Source records -
%%
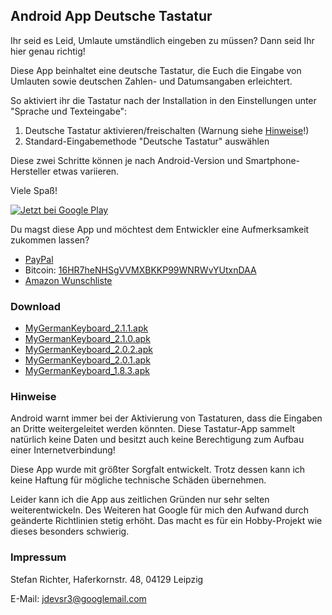 ## Android App Deutsche Tastatur

Ihr seid es Leid, Umlaute umständlich eingeben zu müssen? Dann seid Ihr hier genau richtig!

Diese App beinhaltet eine deutsche Tastatur, die Euch die Eingabe von Umlauten sowie deutschen Zahlen- und Datumsangaben erleichtert.

So aktiviert ihr die Tastatur nach der Installation in den Einstellungen unter "Sprache und Texteingabe":
1. Deutsche Tastatur aktivieren/freischalten (Warnung siehe [Hinweise](#hinweise)!)
2. Standard-Eingabemethode "Deutsche Tastatur" auswählen

Diese zwei Schritte können je nach Android-Version und Smartphone-Hersteller etwas variieren.

Viele Spaß!

[![Jetzt bei Google Play](https://play.google.com/intl/en_us/badges/images/generic/de_badge_web_generic.png)](http://play.google.com/store/apps/details?id=de.ubuntix.android.mygermankeyboard)

Du magst diese App und möchtest dem Entwickler eine Aufmerksamkeit zukommen lassen?

 - [PayPal](https://www.paypal.com/cgi-bin/webscr?cmd=_s-xclick&hosted_button_id=RCM9U4W33SUPE)
 - Bitcoin: [16HR7heNHSgVVMXBKKP99WNRWvYUtxnDAA](bitcoin:16HR7heNHSgVVMXBKKP99WNRWvYUtxnDAA)
 - [Amazon Wunschliste](http://www.amazon.de/registry/wishlist/141TJJFQ4EQT3)

### Download

* [MyGermanKeyboard_2.1.1.apk](https://github.com/sealor/deutsche-tastatur-website/releases/download/2.1.1/MyGermanKeyboard_2.1.1.apk)
* [MyGermanKeyboard_2.1.0.apk](https://github.com/sealor/deutsche-tastatur-website/releases/download/2.1.0/MyGermanKeyboard_2.1.0.apk)
* [MyGermanKeyboard_2.0.2.apk](https://github.com/sealor/deutsche-tastatur-website/releases/download/2.0.2/MyGermanKeyboard_2.0.2.apk)
* [MyGermanKeyboard_2.0.1.apk](https://github.com/sealor/deutsche-tastatur-website/releases/download/2.0.1/MyGermanKeyboard_2.0.1.apk)
* [MyGermanKeyboard_1.8.3.apk](https://github.com/sealor/deutsche-tastatur-website/releases/download/1.8.3/MyGermanKeyboard_1.8.3.apk)

### Hinweise

Android warnt immer bei der Aktivierung von Tastaturen, dass die Eingaben an Dritte weitergeleitet werden könnten. Diese Tastatur-App sammelt natürlich keine Daten und besitzt auch keine Berechtigung zum Aufbau einer Internetverbindung!

Diese App wurde mit größter Sorgfalt entwickelt. Trotz dessen kann ich keine Haftung für mögliche technische Schäden übernehmen.

Leider kann ich die App aus zeitlichen Gründen nur sehr selten weiterentwickeln. Des Weiteren hat Google für mich den Aufwand durch geänderte Richtlinien stetig erhöht. Das macht es für ein Hobby-Projekt wie dieses besonders schwierig.

### Impressum

Stefan Richter, Haferkornstr. 48, 04129 Leipzig

E-Mail: [jdevsr3&#064;go](https://play.google.com/store/apps/developer?id=jdevsr3)[ogle&#109;ail&#046;com](https://play.google.com/store/apps/developer?id=jdevsr3)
%%
Search the listing above for lines containing "store", and copy them.

[![Jetzt bei Google Play](https://play.google.com/intl/en_us/badges/images/generic/de_badge_web_generic.png)](http://play.google.com/store/apps/details?id=de.ubuntix.android.mygermankeyboard)
E-Mail: [jdevsr3&#064;go](https://play.google.com/store/apps/developer?id=jdevsr3)[ogle&#109;ail&#046;com](https://play.google.com/store/apps/developer?id=jdevsr3)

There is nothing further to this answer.